- Exercise objective
Once the images are removed, repeat all of the entries exactly.

============================================================

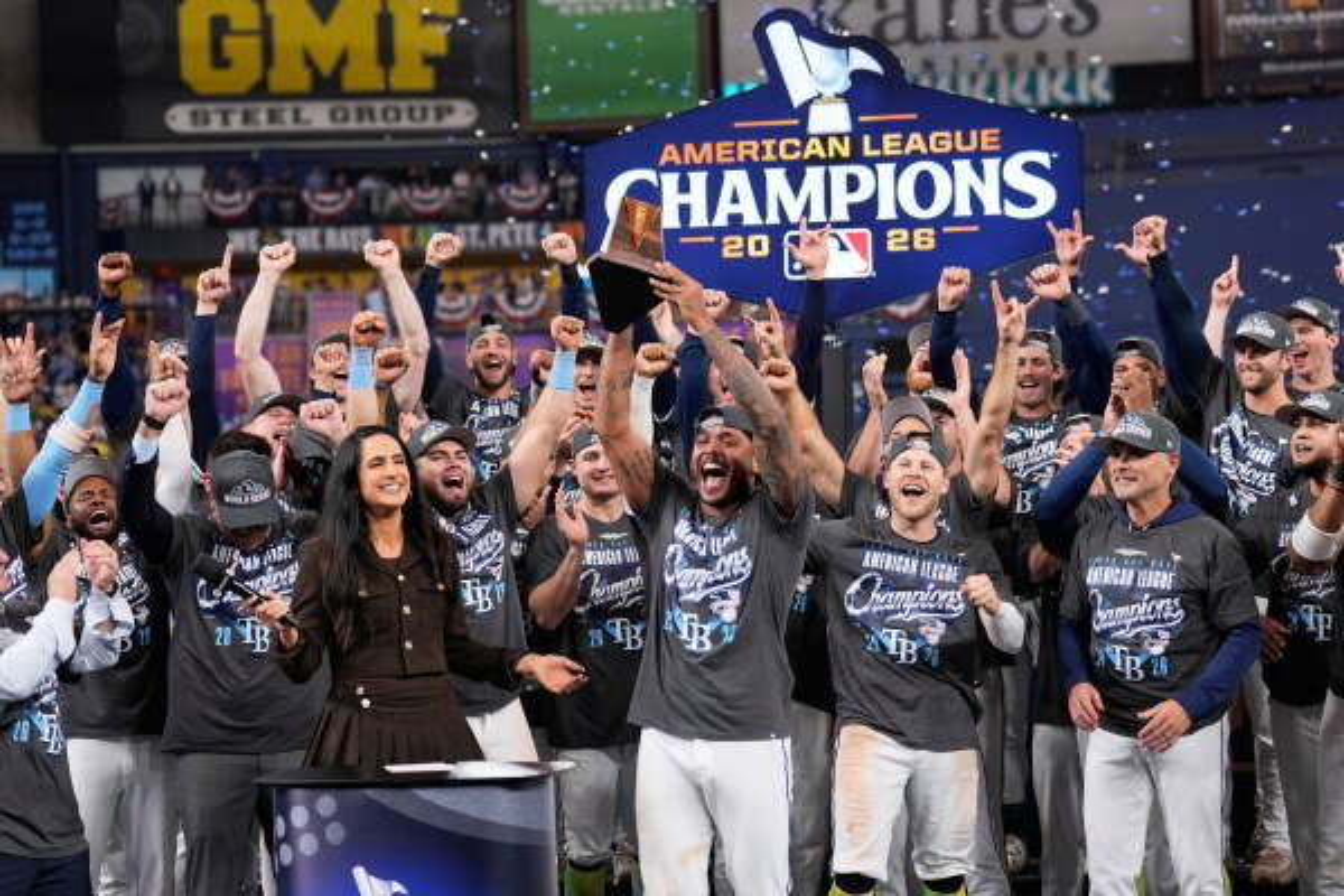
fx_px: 3061
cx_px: 672
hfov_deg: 24.8
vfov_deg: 16.7
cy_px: 448
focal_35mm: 82
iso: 1250
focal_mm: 82
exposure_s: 1/1000
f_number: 3.2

============================================================

- Output of the task
fx_px: 3061
cx_px: 672
hfov_deg: 24.8
vfov_deg: 16.7
cy_px: 448
focal_35mm: 82
iso: 1250
focal_mm: 82
exposure_s: 1/1000
f_number: 3.2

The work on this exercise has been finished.